The global lender noted that approximately 155 million transactions, worth $2.7 billion or 36% of gross domestic product (GDP), are recorded every month.
The mass adoption of mobile money raises concerns about the magnitude of system vulnerabilities, and potential macroeconomic effects in cases of disruptions – with potentially serious implications on the wider economy.
“As we explore in the latest Somalia Economic Update (SEU), customers have no guarantee that their e-money can be redeemed for cash, as there is no parity requirement between monetary value held virtually on the mobile money wallets and physical funds held on deposit,” the International Financial Institution said, “Know-your-customer (KYC) data used to identify clients and determining the risks of illegal intentions, is not systemically registered for mobile money wallets, and there are no formal frameworks to protect consumers in dispute cases.”
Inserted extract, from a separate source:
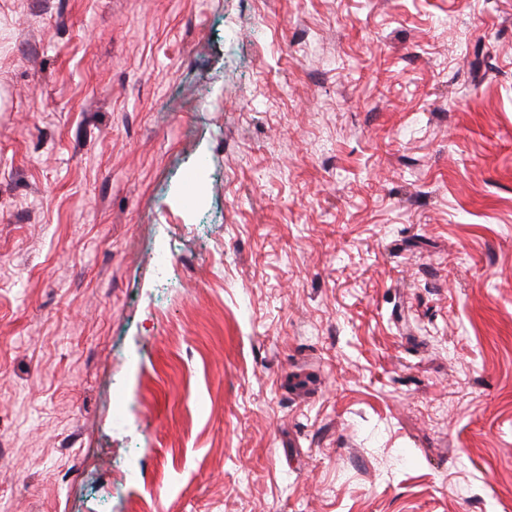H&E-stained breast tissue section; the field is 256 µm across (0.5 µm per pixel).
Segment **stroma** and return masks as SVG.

The lack of regulatory and supervisory oversight of mobile money services is a source of added concern.
Ensuring stability and reliability of the mobile money system is a priority, focusing on safeguards for consumer funds, improving compliance and risk management, reducing opportunities for fraud, strengthening regulatory reporting, and protecting consumer data.
“In the SEU, we recommend a phased-in approach for regulating mobile money services. The top priority must be to safeguard consumer funds and ensure continued and undisrupted service delivery. The second priority should be to strengthen service delivery via greater innovation, including stronger agent networks, internal controls, and holding providers responsible for agents,” the statement. “Once the protection of consumer funds and service delivery are guaranteed, it will be important to strengthen consumer protections, including data privacy, and create platforms for complaints and access to redress mechanisms. Regulation could then address the requirement for clear, consistent, and effective reporting and disclosures from providers.”